In our NT reading James paints a picture of how to get it wrong.  A vicious tongue is an outward sign of something very wrong going on inside a person – something that desperately needs the healing power of God’s grace.


We have all been on the receiving end of an unkind or thoughtless remark – and we have all said things that have hurt or upset somebody. 


Either way, if we begin to allow Jesus to have his way in our lives, to transform us, then what we say will be encouraging and nourishing – even if, at times, it needs to be admonishing - and we will not be affected by the unkind and hurtful things thrown at us by the words of others, because our focus will be, not on ourselves, but on God.  It isn’t after all about us – it’s about Him.

OK, perhaps that won’t be our instinctive reaction to the deadly poison of the tongue but we have a choice – we can chose to retaliate, take umbrage, remain wounded or we can chose to take the anger, the sense of injustice, the hurt to the Lord and ask for his help to heal us. 
If we’ve been hurt by others, we need to understand that while yes, words can hurt; Jesus can heal.  In fact, the only thing more powerful than the tongue is God’s grace.


When he was insulted, Jesus kept silent. In a moment when everyone was heaping criticism upon him and speaking hateful, unfair words against him, Jesus may have been tempted to justify himself, to call down curses upon them but instead he spoke words of grace.  And if Jesus spoke words of grace to those who crucified him, he has words of grace for us today.  Let’s at least attempt to allow his words to direct our words.  Let his grace set the course of our life, not our anger or our bitterness, not our need to be right or appear strong.  We don’t have to appear strong, we have to acknowledge that we need his grace. 

Peter was quite right in the conclusion he had reached about the identity of Jesus. He is the Messiah – the Christ – Son of the Living God – God himself.
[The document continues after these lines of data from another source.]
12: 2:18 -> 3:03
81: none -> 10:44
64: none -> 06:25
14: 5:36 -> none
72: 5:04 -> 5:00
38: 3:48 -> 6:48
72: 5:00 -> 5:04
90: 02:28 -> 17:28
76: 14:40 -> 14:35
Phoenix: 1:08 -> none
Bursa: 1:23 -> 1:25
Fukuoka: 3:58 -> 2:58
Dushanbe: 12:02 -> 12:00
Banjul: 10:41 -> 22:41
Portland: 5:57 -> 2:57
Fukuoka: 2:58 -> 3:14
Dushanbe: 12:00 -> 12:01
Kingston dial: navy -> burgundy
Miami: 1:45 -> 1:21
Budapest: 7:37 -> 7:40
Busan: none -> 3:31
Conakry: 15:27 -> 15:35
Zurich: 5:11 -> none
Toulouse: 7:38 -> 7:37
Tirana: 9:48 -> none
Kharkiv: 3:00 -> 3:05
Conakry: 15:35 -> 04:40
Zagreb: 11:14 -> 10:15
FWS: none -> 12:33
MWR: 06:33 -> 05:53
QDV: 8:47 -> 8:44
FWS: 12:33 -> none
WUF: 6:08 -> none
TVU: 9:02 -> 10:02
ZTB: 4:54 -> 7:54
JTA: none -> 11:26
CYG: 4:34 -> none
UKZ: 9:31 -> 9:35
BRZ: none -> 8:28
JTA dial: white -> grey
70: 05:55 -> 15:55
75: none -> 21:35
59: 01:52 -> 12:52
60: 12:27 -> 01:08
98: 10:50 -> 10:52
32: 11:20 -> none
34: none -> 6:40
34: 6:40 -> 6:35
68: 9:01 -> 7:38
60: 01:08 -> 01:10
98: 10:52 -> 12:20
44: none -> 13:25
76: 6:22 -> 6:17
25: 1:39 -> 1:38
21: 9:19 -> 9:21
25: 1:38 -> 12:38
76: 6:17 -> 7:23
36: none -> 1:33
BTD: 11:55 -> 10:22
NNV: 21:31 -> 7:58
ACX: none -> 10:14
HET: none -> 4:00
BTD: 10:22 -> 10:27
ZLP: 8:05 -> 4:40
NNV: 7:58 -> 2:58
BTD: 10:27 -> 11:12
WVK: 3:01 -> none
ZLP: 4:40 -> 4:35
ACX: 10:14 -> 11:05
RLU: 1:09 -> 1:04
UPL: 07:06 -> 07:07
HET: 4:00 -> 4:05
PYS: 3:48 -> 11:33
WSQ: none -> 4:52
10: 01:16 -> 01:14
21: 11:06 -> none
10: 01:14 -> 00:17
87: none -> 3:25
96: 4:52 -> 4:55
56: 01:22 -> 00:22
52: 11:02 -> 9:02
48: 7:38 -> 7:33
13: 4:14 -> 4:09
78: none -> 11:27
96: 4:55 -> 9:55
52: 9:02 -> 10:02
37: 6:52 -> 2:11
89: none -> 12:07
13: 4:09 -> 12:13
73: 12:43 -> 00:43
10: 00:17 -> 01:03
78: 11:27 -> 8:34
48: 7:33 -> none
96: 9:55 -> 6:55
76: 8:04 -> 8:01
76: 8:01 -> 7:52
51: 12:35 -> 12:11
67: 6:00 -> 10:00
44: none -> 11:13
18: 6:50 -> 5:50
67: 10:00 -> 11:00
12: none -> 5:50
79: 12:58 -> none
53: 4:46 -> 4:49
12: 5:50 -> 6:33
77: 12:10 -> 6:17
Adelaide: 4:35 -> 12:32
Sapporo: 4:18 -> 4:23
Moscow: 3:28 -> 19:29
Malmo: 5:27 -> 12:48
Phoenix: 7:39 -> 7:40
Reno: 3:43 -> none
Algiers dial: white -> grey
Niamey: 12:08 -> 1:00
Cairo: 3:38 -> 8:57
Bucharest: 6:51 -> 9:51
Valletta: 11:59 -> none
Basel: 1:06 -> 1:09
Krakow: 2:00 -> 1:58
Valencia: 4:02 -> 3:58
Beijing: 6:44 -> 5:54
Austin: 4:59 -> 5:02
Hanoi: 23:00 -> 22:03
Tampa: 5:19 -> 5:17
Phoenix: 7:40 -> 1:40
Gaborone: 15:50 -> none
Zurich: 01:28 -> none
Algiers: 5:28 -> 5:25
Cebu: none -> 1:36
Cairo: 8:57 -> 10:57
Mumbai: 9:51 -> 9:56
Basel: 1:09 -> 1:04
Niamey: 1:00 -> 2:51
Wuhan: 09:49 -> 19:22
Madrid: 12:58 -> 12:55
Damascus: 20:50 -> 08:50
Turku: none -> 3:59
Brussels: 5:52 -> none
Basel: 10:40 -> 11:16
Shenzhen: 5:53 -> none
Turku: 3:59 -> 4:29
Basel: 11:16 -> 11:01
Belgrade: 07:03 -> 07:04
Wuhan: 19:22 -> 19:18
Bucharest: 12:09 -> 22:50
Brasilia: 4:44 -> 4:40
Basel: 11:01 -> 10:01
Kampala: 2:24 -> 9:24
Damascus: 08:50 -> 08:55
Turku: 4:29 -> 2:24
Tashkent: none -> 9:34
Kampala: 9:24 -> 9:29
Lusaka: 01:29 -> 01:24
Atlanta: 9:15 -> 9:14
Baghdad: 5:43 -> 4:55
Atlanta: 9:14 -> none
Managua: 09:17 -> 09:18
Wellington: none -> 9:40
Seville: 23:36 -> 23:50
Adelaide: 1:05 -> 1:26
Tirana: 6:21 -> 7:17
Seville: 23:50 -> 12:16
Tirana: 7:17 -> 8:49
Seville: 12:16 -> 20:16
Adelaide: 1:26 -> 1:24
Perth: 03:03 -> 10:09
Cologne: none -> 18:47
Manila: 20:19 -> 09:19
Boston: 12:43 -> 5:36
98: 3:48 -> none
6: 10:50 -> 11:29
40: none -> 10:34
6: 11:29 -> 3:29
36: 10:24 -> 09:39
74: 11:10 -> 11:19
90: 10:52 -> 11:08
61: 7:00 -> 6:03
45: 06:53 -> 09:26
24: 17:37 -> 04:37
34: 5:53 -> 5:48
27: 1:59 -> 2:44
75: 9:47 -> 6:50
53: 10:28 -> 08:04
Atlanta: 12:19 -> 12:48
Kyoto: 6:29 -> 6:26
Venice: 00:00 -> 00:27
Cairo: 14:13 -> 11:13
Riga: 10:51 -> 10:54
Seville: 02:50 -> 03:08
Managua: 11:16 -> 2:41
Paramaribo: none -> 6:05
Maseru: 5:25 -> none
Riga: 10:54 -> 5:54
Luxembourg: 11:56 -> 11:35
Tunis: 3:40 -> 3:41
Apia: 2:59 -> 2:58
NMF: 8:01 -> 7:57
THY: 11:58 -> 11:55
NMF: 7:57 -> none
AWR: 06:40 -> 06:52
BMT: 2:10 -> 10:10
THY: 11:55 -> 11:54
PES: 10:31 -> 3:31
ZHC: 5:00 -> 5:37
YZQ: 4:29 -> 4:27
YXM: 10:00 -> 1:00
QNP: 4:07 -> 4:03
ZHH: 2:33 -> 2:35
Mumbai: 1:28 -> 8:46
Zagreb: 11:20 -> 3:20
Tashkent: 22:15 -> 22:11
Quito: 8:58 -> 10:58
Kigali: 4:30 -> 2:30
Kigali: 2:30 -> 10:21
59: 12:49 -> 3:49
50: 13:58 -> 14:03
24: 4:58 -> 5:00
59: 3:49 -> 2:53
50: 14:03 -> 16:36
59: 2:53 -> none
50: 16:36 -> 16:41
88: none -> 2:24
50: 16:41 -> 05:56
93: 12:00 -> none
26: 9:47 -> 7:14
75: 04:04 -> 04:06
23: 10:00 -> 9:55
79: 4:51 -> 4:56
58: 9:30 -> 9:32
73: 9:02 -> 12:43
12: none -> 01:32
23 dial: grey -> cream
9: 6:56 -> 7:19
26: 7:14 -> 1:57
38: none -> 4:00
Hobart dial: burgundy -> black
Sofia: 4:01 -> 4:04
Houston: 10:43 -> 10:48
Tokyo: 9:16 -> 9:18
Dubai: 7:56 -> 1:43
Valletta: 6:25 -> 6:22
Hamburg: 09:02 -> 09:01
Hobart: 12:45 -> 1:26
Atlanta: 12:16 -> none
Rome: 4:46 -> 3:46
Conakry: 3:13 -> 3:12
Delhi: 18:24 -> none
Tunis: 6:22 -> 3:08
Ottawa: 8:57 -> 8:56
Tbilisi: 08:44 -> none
So he has every right, if we are to follow Him, to our total allegiance, no matter what the consequences may be.


Let’s end with a short prayer:

Lord Jesus Christ, Son of the Living God, grant that in our frailty and sinfulness we may always keep your life and actions clearly in our mind’s eye.

Let us make progress in living like you as  far as we can,  so that we may grow up into your full humanity, and become a holy temple in the Lord.

May your grace go before us and follow us, shine in our hearts and be our guide along all our ways.

Direct our thoughts and words and actions according to your commandments.